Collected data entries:
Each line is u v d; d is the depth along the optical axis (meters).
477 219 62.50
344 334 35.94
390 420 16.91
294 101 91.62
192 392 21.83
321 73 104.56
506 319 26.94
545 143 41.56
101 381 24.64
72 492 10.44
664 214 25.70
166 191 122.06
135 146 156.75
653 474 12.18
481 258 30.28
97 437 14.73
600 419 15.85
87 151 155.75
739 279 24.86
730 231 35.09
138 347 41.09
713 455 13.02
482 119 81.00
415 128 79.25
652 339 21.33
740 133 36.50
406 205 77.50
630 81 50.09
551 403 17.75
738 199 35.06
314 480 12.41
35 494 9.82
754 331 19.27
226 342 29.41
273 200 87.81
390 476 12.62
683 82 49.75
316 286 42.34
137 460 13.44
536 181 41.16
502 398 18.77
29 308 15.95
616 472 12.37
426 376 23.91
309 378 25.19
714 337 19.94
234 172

▶ _Exercise requirements_: All the records above need to be set down again exactly as they were given.

▶ _Answer box_:
Each line is u v d; d is the depth along the optical axis (meters).
477 219 62.50
344 334 35.94
390 420 16.91
294 101 91.62
192 392 21.83
321 73 104.56
506 319 26.94
545 143 41.56
101 381 24.64
72 492 10.44
664 214 25.70
166 191 122.06
135 146 156.75
653 474 12.18
481 258 30.28
97 437 14.73
600 419 15.85
87 151 155.75
739 279 24.86
730 231 35.09
138 347 41.09
713 455 13.02
482 119 81.00
415 128 79.25
652 339 21.33
740 133 36.50
406 205 77.50
630 81 50.09
551 403 17.75
738 199 35.06
314 480 12.41
35 494 9.82
754 331 19.27
226 342 29.41
273 200 87.81
390 476 12.62
683 82 49.75
316 286 42.34
137 460 13.44
536 181 41.16
502 398 18.77
29 308 15.95
616 472 12.37
426 376 23.91
309 378 25.19
714 337 19.94
234 172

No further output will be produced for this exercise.